The custom of Pettathullal starts with 'Prayashchitham' or atonement which is done to seek forgiveness for the intentional and unintentional sins committed during the vrata kalam (fasting period) by placing a coin and betel leaf on the holy irumudikettu or travel kit. The next custom is the offering of Pettapanam kettal or Dakshina to Periyaswami. The kanni Ayyappas are instructed to carry a bundle, tied to a stick on their shoulders, which will be filled by vegetables and cereals.

The pilgrims participating in Pettathullal often come in groups and chant "Ayyappa thinthakathom, Swamy thinthakathom". They dress like tribes with their bodies and faces smeared by colours and charcoal and carry weapons such as sarakkol (arrows) and wooden maces. An important element is that of Kanni Ayyappas', where the first-timers to Sabarimala must participate in the thullal by holding a wooden arrow.
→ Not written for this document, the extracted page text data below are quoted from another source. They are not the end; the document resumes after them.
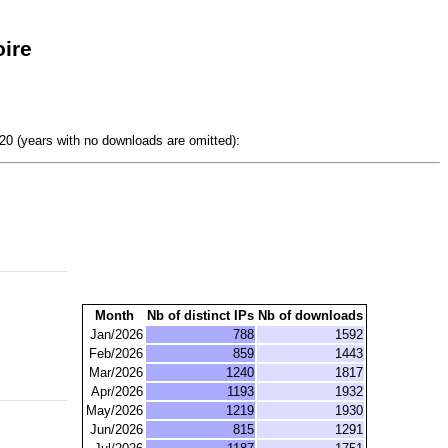
ire
0 (years with no downloads are omitted):
Month
Nb of distinct IPs
Nb of downloads
Jan/2026
788
1592
Feb/2026
859
1443
Mar/2026
1240
1817
Apr/2026
1193
1932
May/2026
1219
1930
Jun/2026
815
1291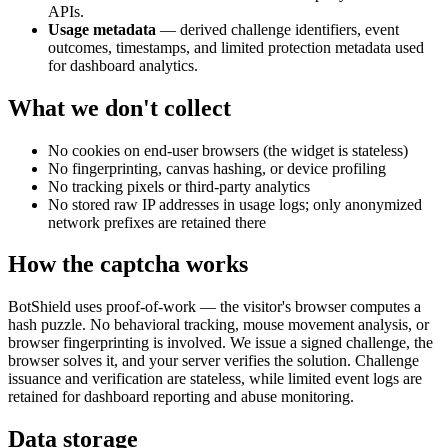
APIs.
Usage metadata
— derived challenge identifiers, event
outcomes, timestamps, and limited protection metadata used
for dashboard analytics.
What we don't collect
No cookies on end-user browsers (the widget is stateless)
No fingerprinting, canvas hashing, or device profiling
No tracking pixels or third-party analytics
No stored raw IP addresses in usage logs; only anonymized
network prefixes are retained there
How the captcha works
BotShield uses proof-of-work — the visitor's browser computes a
hash puzzle. No behavioral tracking, mouse movement analysis, or
browser fingerprinting is involved. We issue a signed challenge, the
browser solves it, and your server verifies the solution. Challenge
issuance and verification are stateless, while limited event logs are
retained for dashboard reporting and abuse monitoring.
Data storage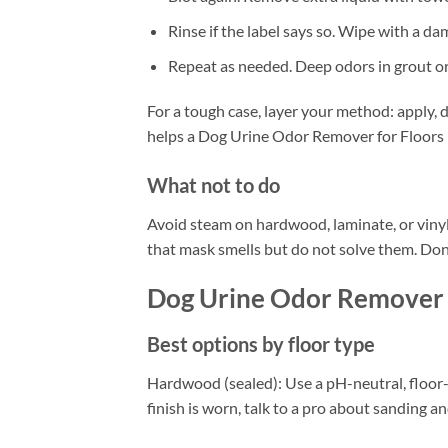
Rinse if the label says so. Wipe with a da
Repeat as needed. Deep odors in grout o
For a tough case, layer your method: apply, d
helps a Dog Urine Odor Remover for Floors r
What not to do
Avoid steam on hardwood, laminate, or vinyl
that mask smells but do not solve them. Don’
Dog Urine Odor Remover 
Best options by floor type
Hardwood (sealed): Use a pH-neutral, floor-s
finish is worn, talk to a pro about sanding an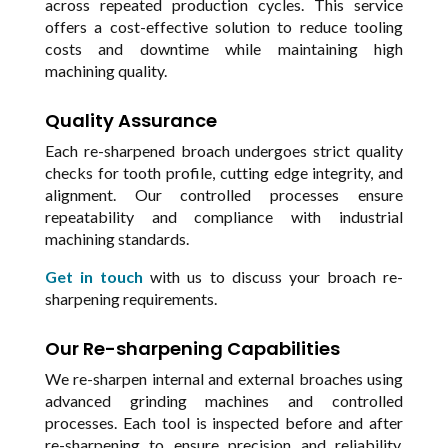
across repeated production cycles. This service
offers a cost-effective solution to reduce tooling
costs and downtime while maintaining high
machining quality.
Quality Assurance
Each re-sharpened broach undergoes strict quality
checks for tooth profile, cutting edge integrity, and
alignment. Our controlled processes ensure
repeatability and compliance with industrial
machining standards.
Get in touch
with us to discuss your broach re-
sharpening requirements.
Our Re-sharpening Capabilities
We re-sharpen internal and external broaches using
advanced grinding machines and controlled
processes. Each tool is inspected before and after
re-sharpening to ensure precision and reliability.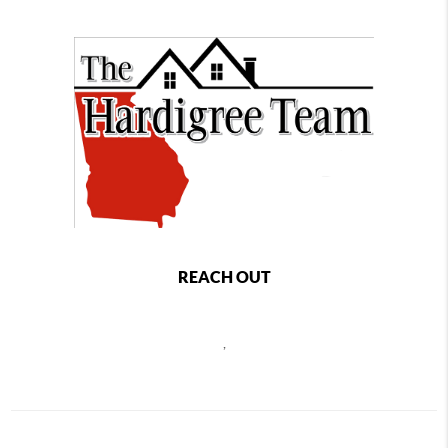
REACH OUT
,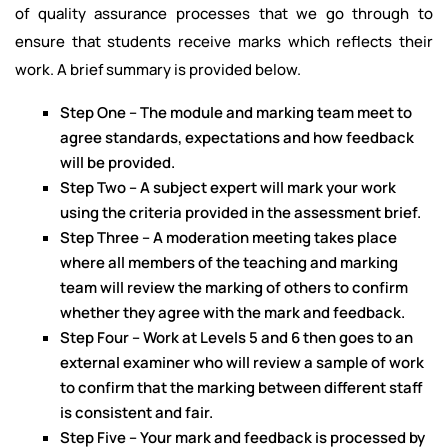
of quality assurance processes that we go through to
ensure that students receive marks which reflects their
work. A brief summary is provided below.
Step One – The module and marking team meet to
agree standards, expectations and how feedback
will be provided.
Step Two – A subject expert will mark your work
using the criteria provided in the assessment brief.
Step Three – A moderation meeting takes place
where all members of the teaching and marking
team will review the marking of others to confirm
whether they agree with the mark and feedback.
Step Four – Work at Levels 5 and 6 then goes to an
external examiner who will review a sample of work
to confirm that the marking between different staff
is consistent and fair.
Step Five – Your mark and feedback is processed by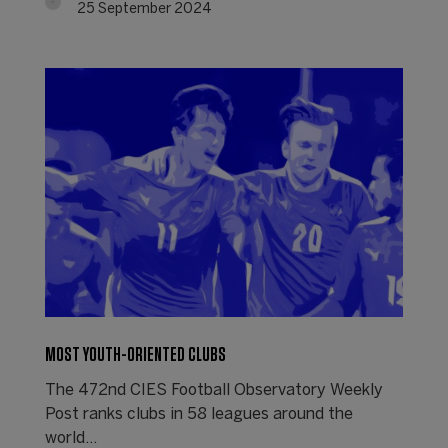
25 September 2024
MOST YOUTH-ORIENTED CLUBS
The 472nd CIES Football Observatory Weekly
Post ranks clubs in 58 leagues around the
world...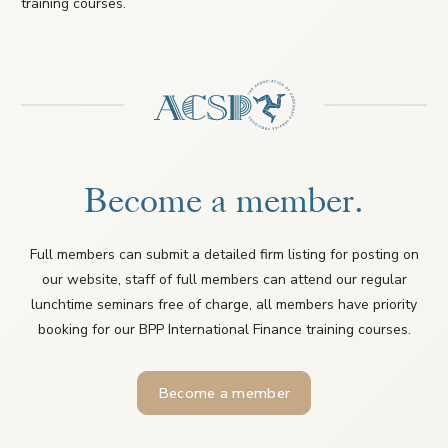
training courses.
Become a member.
Full members can submit a detailed firm listing for posting on
our website, staff of full members can attend our regular
lunchtime seminars free of charge, all members have priority
booking for our BPP International Finance training courses.
Become a member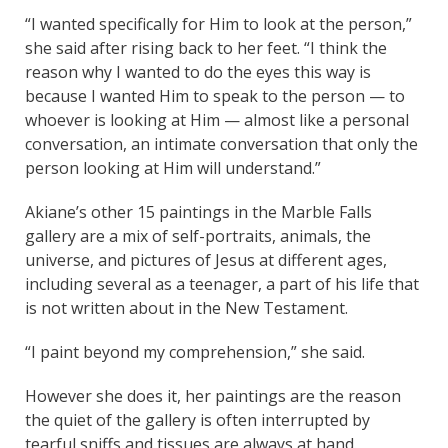
“I wanted specifically for Him to look at the person,”
she said after rising back to her feet. “I think the
reason why I wanted to do the eyes this way is
because I wanted Him to speak to the person — to
whoever is looking at Him — almost like a personal
conversation, an intimate conversation that only the
person looking at Him will understand.”
Akiane’s other 15 paintings in the Marble Falls
gallery are a mix of self-portraits, animals, the
universe, and pictures of Jesus at different ages,
including several as a teenager, a part of his life that
is not written about in the New Testament.
“I paint beyond my comprehension,” she said.
However she does it, her paintings are the reason
the quiet of the gallery is often interrupted by
tearful sniffs and tissues are always at hand.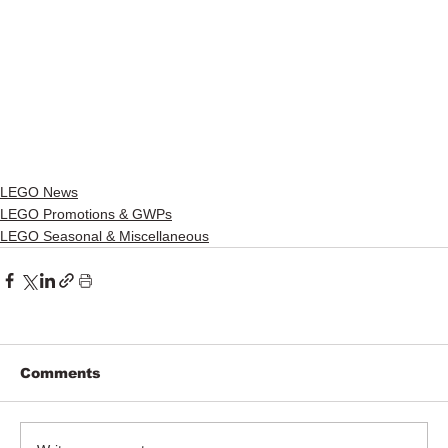
LEGO News
LEGO Promotions & GWPs
LEGO Seasonal & Miscellaneous
Comments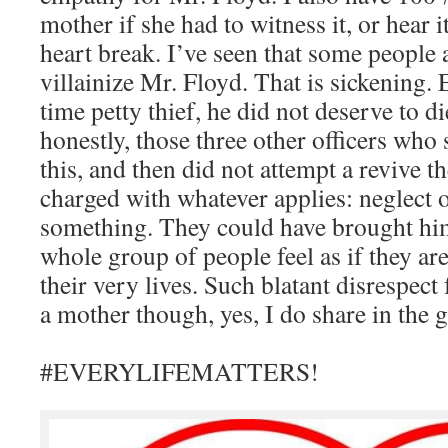
mother if she had to witness it, or hear i
heart break. I’ve seen that some people 
villainize Mr. Floyd. That is sickening. 
time petty thief, he did not deserve to di
honestly, those three other officers who
this, and then did not attempt a revive 
charged with whatever applies: neglect o
something. They could have brought hi
whole group of people feel as if they are 
their very lives. Such blatant disrespect 
a mother though, yes, I do share in the g
#EVERYLIFEMATTERS!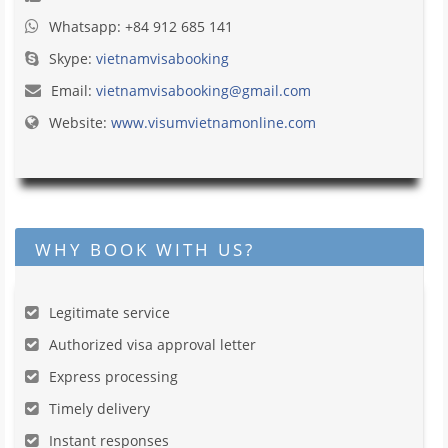
Whatsapp: +84 912 685 141
Skype:
vietnamvisabooking
Email:
vietnamvisabooking@gmail.com
Website:
www.visumvietnamonline.com
WHY BOOK WITH US?
Legitimate service
Authorized visa approval letter
Express processing
Timely delivery
Instant responses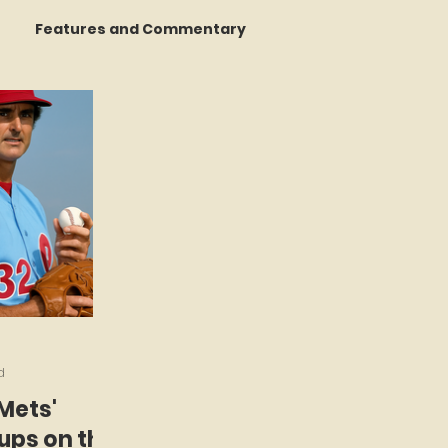
Features and Commentary
 Talking
STATS Amazin'
Book Reviews
The Mets Interview Vault
y Games
d
 Mets'
ps on the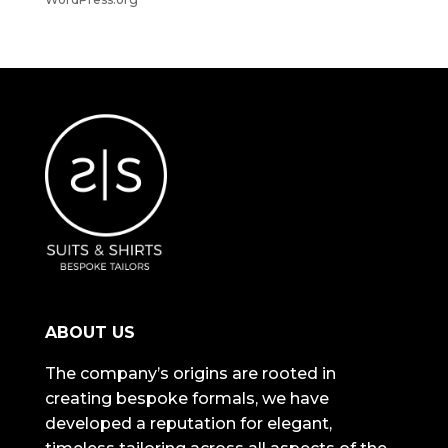
ABOUT US
The company’s origins are rooted in
creating bespoke formals, we have
developed a reputation for elegant,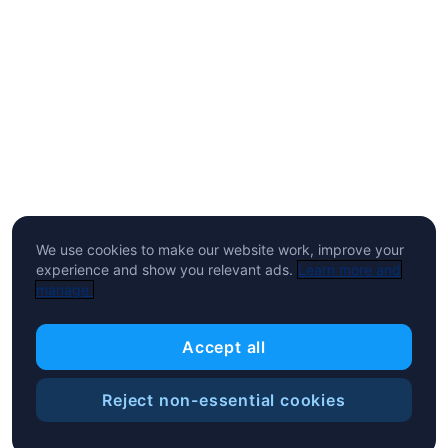
We use cookies to make our website work, improve your
experience and show you relevant ads.
Learn more and
manage.
Accept all
Reject non-essential cookies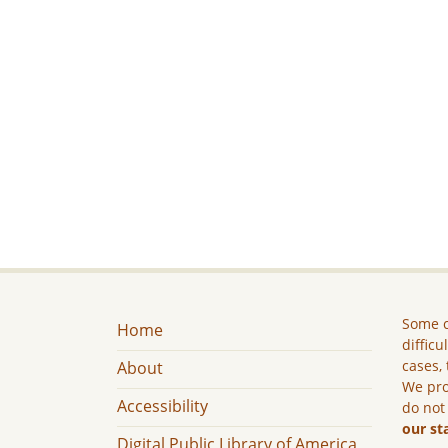
Some c
Home
difficu
cases, 
About
We pro
Accessibility
do not
our st
Digital Public Library of America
The thullal is accompanied by instrumental music such as Chenda melam, Nagaswaram, Pambamelam, mantras, and hymns that begin at the Petta Sree Dharmasastha temple (Kochambalam) adjacent to the Vavar masjid.

The pilgrims then proceed to Vavar mosque and are harmoniously welcomed by Mahallu Jamaat committee members. After taking a circuit around the mosque, a representative of Vavar accompanies the group to the Sastha temple (Valiyambalam) about 0.5 km away. The thullal of Alangadu group is held in the afternoon. The Aalangadu group expects a star to twinkle in the sky before the sunset. The festivities end with a circuit of the temple by the pilgrims. They abandon their weapons at the temple roof and bathe in Peeruthodu river. Both groups light camphors at the temple and seek the blessings of Ayyappa to continue their journey to Sabarimala.